Using the data that follows, give again word for word the lines between the one holding "pinky dip: (653, 631)" and the one holding "index mcp: (162, 218)", inclusive. Omit the pictures.

** Opening Records shown block **

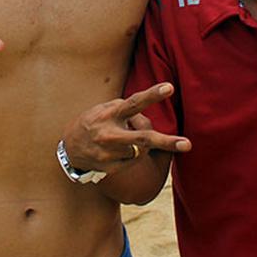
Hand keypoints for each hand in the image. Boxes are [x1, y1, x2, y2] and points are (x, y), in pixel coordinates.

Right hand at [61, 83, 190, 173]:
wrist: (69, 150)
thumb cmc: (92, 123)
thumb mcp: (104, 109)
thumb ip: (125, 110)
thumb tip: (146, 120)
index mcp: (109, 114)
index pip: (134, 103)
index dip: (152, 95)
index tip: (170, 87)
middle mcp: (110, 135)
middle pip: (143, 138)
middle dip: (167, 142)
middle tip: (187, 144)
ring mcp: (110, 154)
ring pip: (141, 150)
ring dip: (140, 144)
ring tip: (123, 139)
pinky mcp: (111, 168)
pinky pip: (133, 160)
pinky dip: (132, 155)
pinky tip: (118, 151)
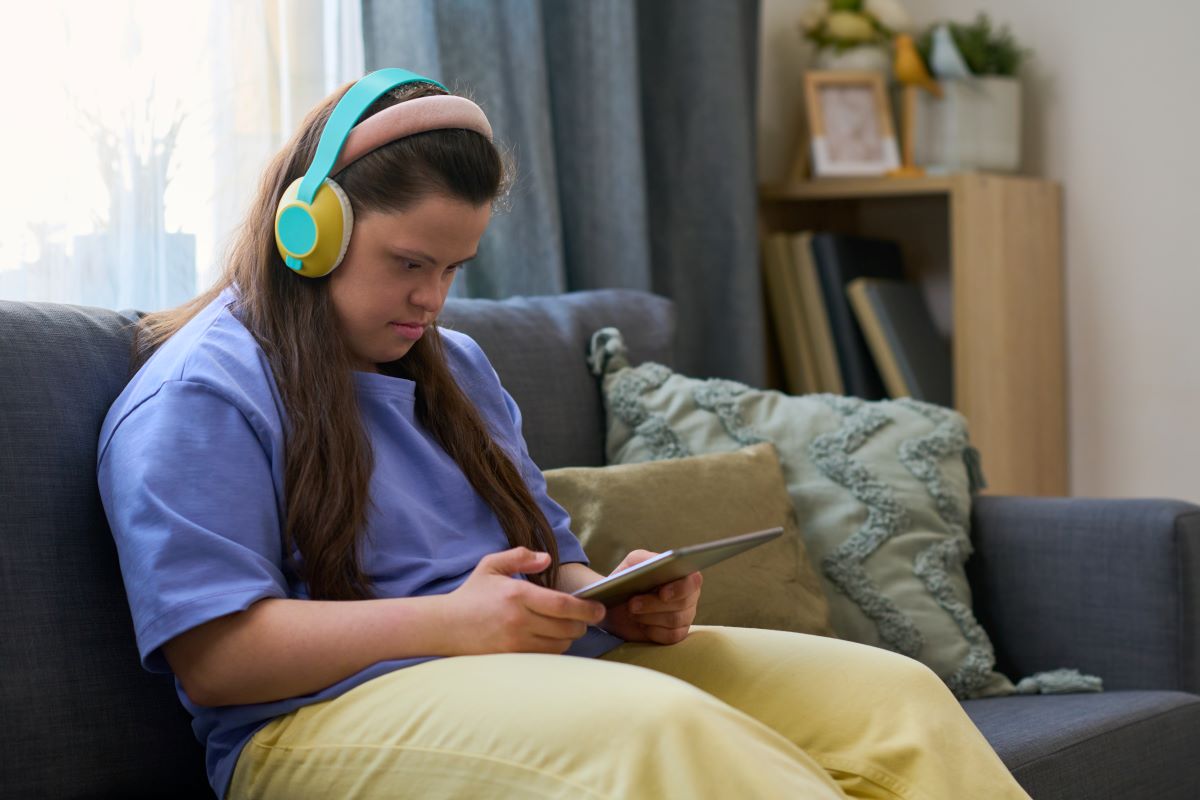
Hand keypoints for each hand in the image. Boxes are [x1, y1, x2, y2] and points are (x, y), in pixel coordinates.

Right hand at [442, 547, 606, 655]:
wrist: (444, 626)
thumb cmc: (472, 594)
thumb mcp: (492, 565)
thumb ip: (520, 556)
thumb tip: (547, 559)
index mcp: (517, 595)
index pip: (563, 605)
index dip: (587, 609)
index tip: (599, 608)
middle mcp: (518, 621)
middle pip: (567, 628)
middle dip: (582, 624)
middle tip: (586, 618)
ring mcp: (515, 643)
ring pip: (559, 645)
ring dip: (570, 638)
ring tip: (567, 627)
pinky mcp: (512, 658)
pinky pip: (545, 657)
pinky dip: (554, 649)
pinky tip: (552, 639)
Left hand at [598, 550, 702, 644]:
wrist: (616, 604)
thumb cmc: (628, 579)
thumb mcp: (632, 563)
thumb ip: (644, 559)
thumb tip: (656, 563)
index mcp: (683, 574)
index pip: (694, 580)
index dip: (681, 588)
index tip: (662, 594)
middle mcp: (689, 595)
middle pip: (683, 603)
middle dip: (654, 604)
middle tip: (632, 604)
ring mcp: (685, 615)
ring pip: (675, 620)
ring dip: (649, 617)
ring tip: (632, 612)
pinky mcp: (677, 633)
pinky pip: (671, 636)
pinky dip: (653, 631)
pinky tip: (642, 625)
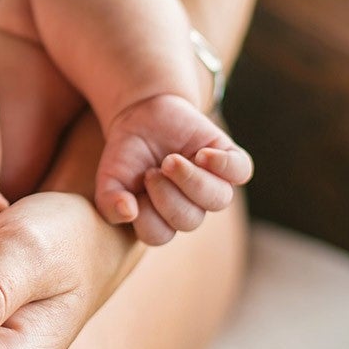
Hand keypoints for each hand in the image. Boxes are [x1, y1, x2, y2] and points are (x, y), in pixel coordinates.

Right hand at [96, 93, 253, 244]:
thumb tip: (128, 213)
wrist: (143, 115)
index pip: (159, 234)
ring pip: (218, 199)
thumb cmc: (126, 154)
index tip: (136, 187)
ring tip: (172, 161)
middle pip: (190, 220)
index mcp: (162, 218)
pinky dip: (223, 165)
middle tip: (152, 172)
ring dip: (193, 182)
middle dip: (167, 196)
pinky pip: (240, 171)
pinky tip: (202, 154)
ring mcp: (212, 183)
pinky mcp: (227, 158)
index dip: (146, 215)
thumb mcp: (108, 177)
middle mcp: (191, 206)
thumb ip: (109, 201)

** Closing Records shown block **

* Solution *
pinky dip: (653, 631)
pinky tip: (642, 625)
Hand keypoints for each hand in the image. Boxes are [x1, y1, x2, y2] and points are (x, y), in pixel coordinates.

Right hand at [96, 93, 253, 244]:
thumb tip: (128, 213)
wrist: (143, 115)
index pip: (159, 234)
ring pip: (218, 199)
thumb cmc: (126, 154)
index tip: (136, 187)
ring tip: (172, 161)
middle pip: (190, 220)
index mcp: (162, 218)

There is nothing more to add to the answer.